Last week, the New York Times asked a provocative question: Do activist investors target female CEOs? Its article by that name considered whether the increased scrutiny that female CEOs attract, from stakeholders inside and outside the organizations they lead, can be attributed to their gender. The article gestured at a phenomenon receiving significant attention in the press of late: the glass cliff. One author summarized this phenomenon as follows: “You’ve shattered the glass ceiling. You have it all. Now don’t fall over the edge.”
The glass cliff is a term coined by psychology professors Michelle Ryan and Alexander Haslam. It encompasses the unique challenges confronted by female trailblazers. They are often difficult to describe, much less name, much less overcome. They may be as blatant as paying female CEOs less than male CEOs for the same work. They may be as subtle as expecting women to perform “office housework” or attributing failures to female leaders despite problems that predate their leadership.
Our antidiscrimination laws are poorly suited to eradicating many of these disparities. Even assuming their protection extends to female CEOs – which is not always the case – they often protect women from only the most blatant and egregious discrimination in the workplace. They are ill-matched to the more nuanced yet pervasive stereotypes and assumptions applied to female leaders. Creative lawyering has stretched these laws to reach increasingly subtle forms of discrimination, yet many of the disparities women now confront would stretch existing laws beyond their breaking point.
The case of activist investors is particularly troubling. Assuming it is true that investors specifically and intentionally target certain companies because they are led by women, our laws are powerless to curb their behavior. Their discriminatory tastes may offend our notions of equality and fairness, but they don’t run afoul of any law currently on the books.

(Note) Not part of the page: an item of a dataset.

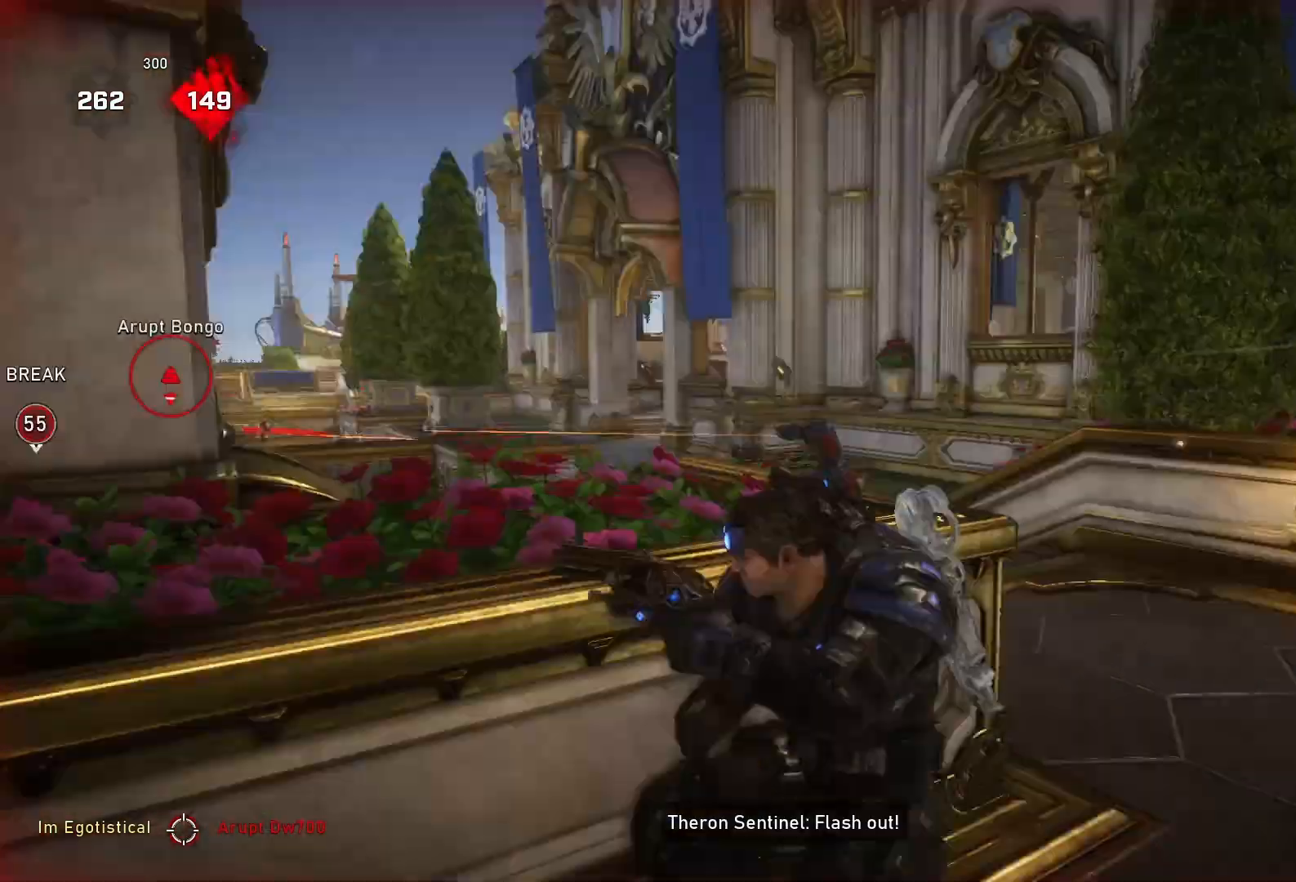
{"buttons": [], "left_stick": "center", "right_stick": "center", "events": [[33, "right_stick", "left"], [167, "R2", "down"], [167, "right_stick", "down-right"], [300, "L2", "up"], [300, "R2", "up"], [333, "right_stick", "center"]]}
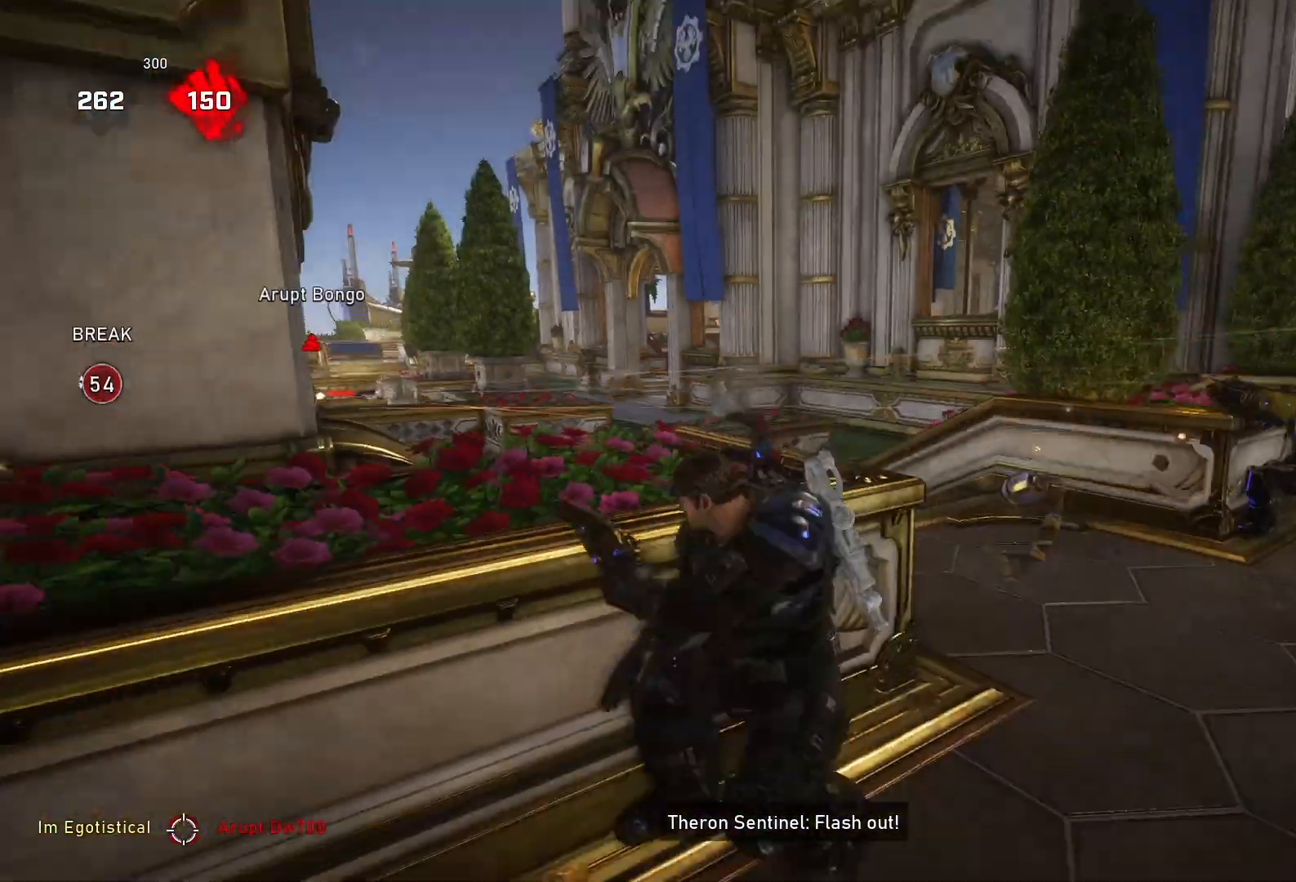
{"buttons": [], "left_stick": "down-left", "right_stick": "center", "events": [[33, "R1", "down"], [67, "left_stick", "left"], [100, "R1", "up"], [167, "left_stick", "down-left"]]}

Where litigation falls short, we need other tools to raise awareness and combat gender discrimination. The studies described by the New York Times can play an important role in bringing investment patterns and preferences to light, forcing portfolio managers to take a hard look at their strategies, and making them accountable for their choices. More broadly, they help us identify and understand the types of challenges that place female leaders on the brink of the glass cliff and demand from all of us greater awareness and renewed commitment to equality in the workplace.